(Saved data entries)
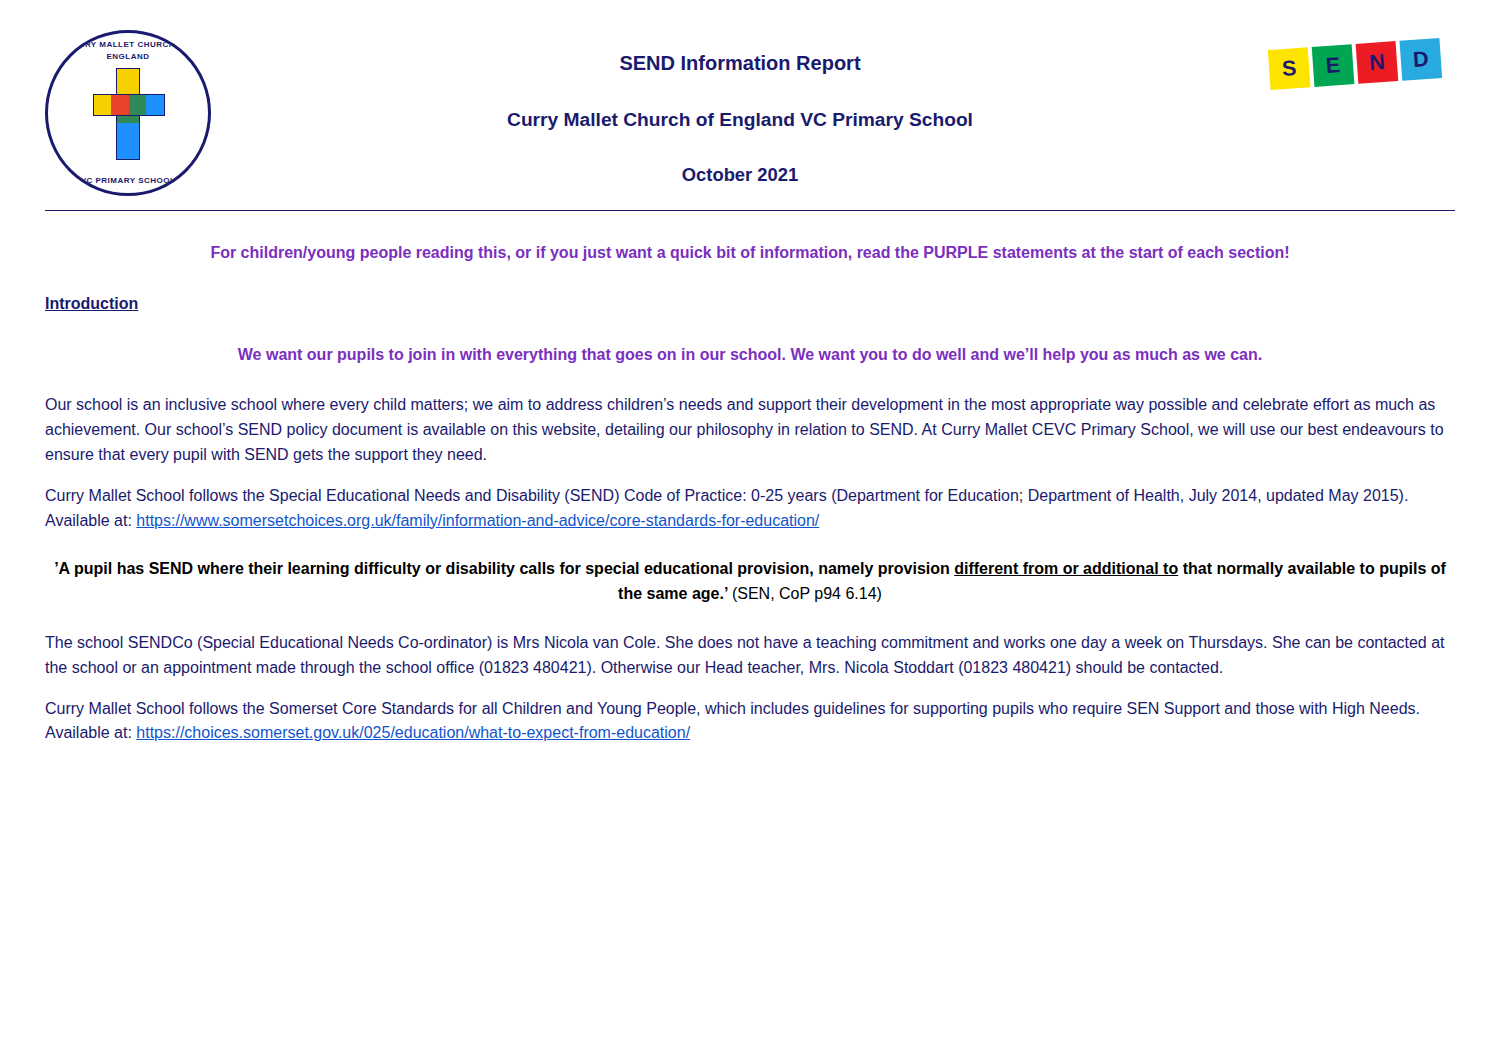CURRY MALLET CHURCH OF ENGLAND VC PRIMARY SCHOOL
SEND Information Report
Curry Mallet Church of England VC Primary School
October 2021
| S | E | N | D |
For children/young people reading this, or if you just want a quick bit of information, read the PURPLE statements at the start of each section!
Introduction
We want our pupils to join in with everything that goes on in our school. We want you to do well and we’ll help you as much as we can.
Our school is an inclusive school where every child matters; we aim to address children’s needs and support their development in the most appropriate way possible and celebrate effort as much as achievement. Our school’s SEND policy document is available on this website, detailing our philosophy in relation to SEND. At Curry Mallet CEVC Primary School, we will use our best endeavours to ensure that every pupil with SEND gets the support they need.
Curry Mallet School follows the Special Educational Needs and Disability (SEND) Code of Practice: 0-25 years (Department for Education; Department of Health, July 2014, updated May 2015). Available at: https://www.somersetchoices.org.uk/family/information-and-advice/core-standards-for-education/
’A pupil has SEND where their learning difficulty or disability calls for special educational provision, namely provision different from or additional to that normally available to pupils of the same age.’ (SEN, CoP p94 6.14)
The school SENDCo (Special Educational Needs Co-ordinator) is Mrs Nicola van Cole. She does not have a teaching commitment and works one day a week on Thursdays. She can be contacted at the school or an appointment made through the school office (01823 480421). Otherwise our Head teacher, Mrs. Nicola Stoddart (01823 480421) should be contacted.
Curry Mallet School follows the Somerset Core Standards for all Children and Young People, which includes guidelines for supporting pupils who require SEN Support and those with High Needs. Available at: https://choices.somerset.gov.uk/025/education/what-to-expect-from-education/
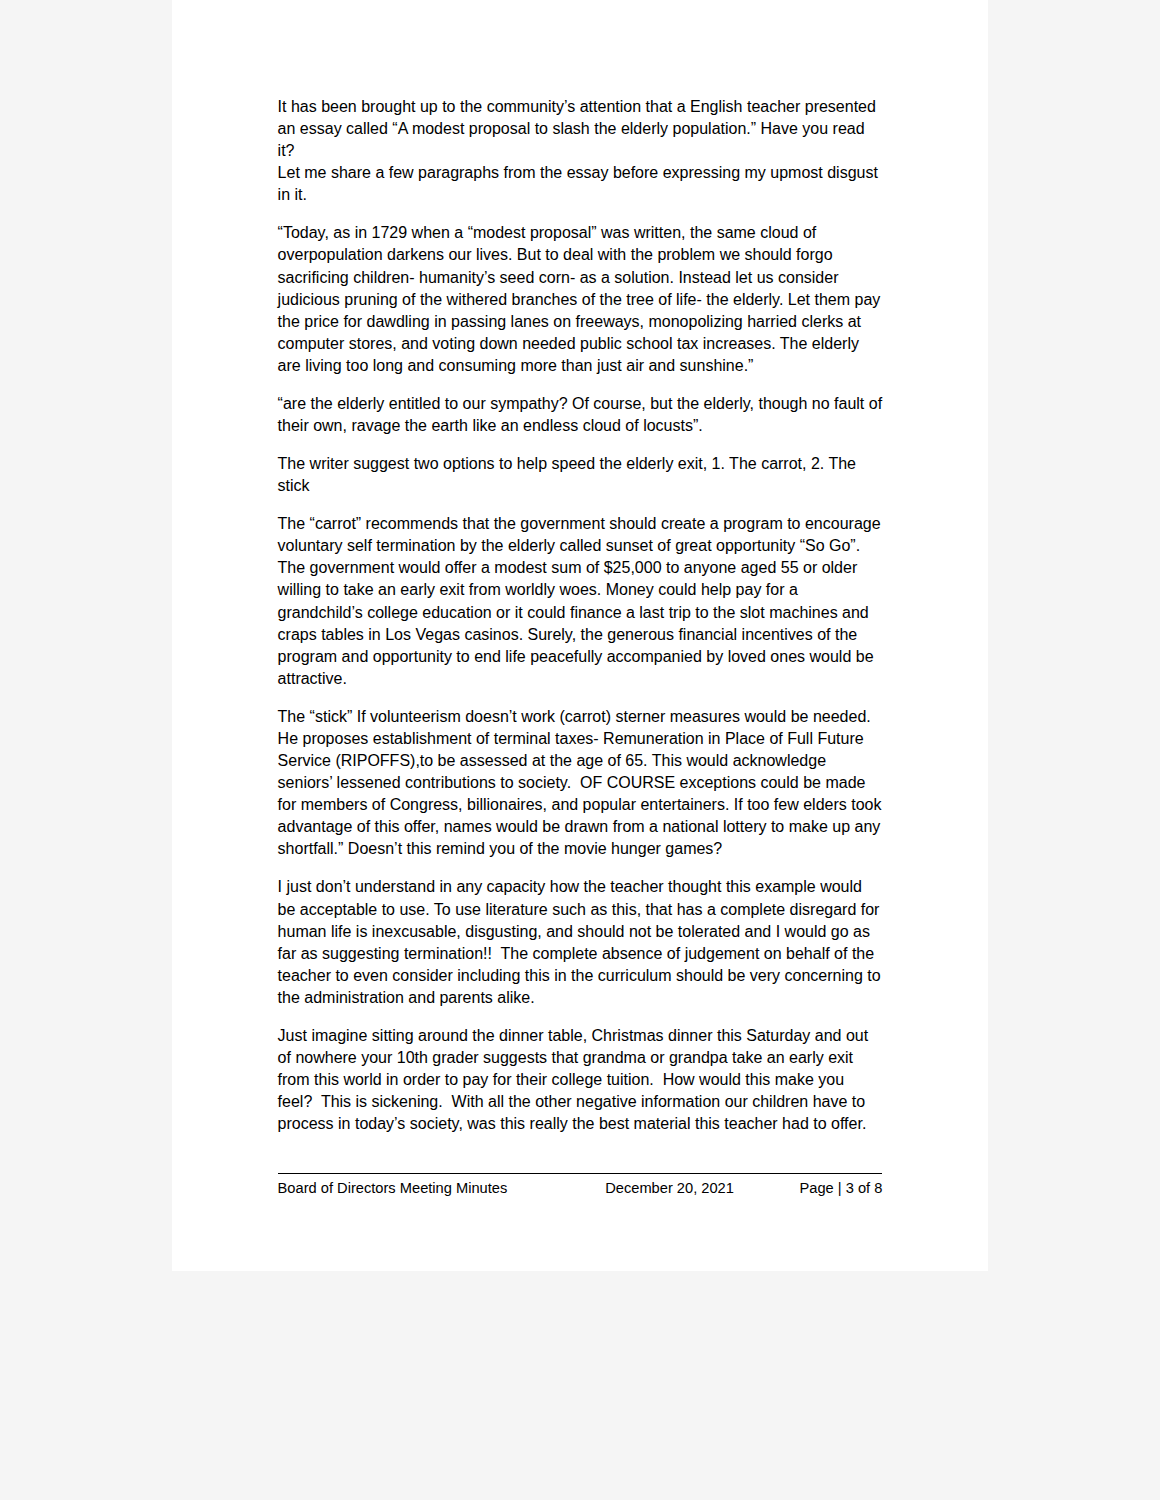It has been brought up to the community’s attention that a English teacher presented an essay called “A modest proposal to slash the elderly population.” Have you read it?
Let me share a few paragraphs from the essay before expressing my upmost disgust in it.
“Today, as in 1729 when a “modest proposal” was written, the same cloud of overpopulation darkens our lives. But to deal with the problem we should forgo sacrificing children- humanity’s seed corn- as a solution. Instead let us consider judicious pruning of the withered branches of the tree of life- the elderly. Let them pay the price for dawdling in passing lanes on freeways, monopolizing harried clerks at computer stores, and voting down needed public school tax increases. The elderly are living too long and consuming more than just air and sunshine.”
“are the elderly entitled to our sympathy? Of course, but the elderly, though no fault of their own, ravage the earth like an endless cloud of locusts”.
The writer suggest two options to help speed the elderly exit, 1. The carrot, 2. The stick
The “carrot” recommends that the government should create a program to encourage voluntary self termination by the elderly called sunset of great opportunity “So Go”.
The government would offer a modest sum of $25,000 to anyone aged 55 or older willing to take an early exit from worldly woes. Money could help pay for a grandchild’s college education or it could finance a last trip to the slot machines and craps tables in Los Vegas casinos. Surely, the generous financial incentives of the program and opportunity to end life peacefully accompanied by loved ones would be attractive.
The “stick” If volunteerism doesn’t work (carrot) sterner measures would be needed. He proposes establishment of terminal taxes- Remuneration in Place of Full Future Service (RIPOFFS),to be assessed at the age of 65. This would acknowledge seniors’ lessened contributions to society. OF COURSE exceptions could be made for members of Congress, billionaires, and popular entertainers. If too few elders took advantage of this offer, names would be drawn from a national lottery to make up any shortfall.” Doesn’t this remind you of the movie hunger games?
I just don’t understand in any capacity how the teacher thought this example would be acceptable to use. To use literature such as this, that has a complete disregard for human life is inexcusable, disgusting, and should not be tolerated and I would go as far as suggesting termination!! The complete absence of judgement on behalf of the teacher to even consider including this in the curriculum should be very concerning to the administration and parents alike.
Just imagine sitting around the dinner table, Christmas dinner this Saturday and out of nowhere your 10th grader suggests that grandma or grandpa take an early exit from this world in order to pay for their college tuition. How would this make you feel? This is sickening. With all the other negative information our children have to process in today’s society, was this really the best material this teacher had to offer.
Board of Directors Meeting Minutes
December 20, 2021
Page | 3 of 8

ACTIVITY
Looking at the entries above, work out how many lines contain the word "want", then reply with only that figure.

RESPONSE BOX
2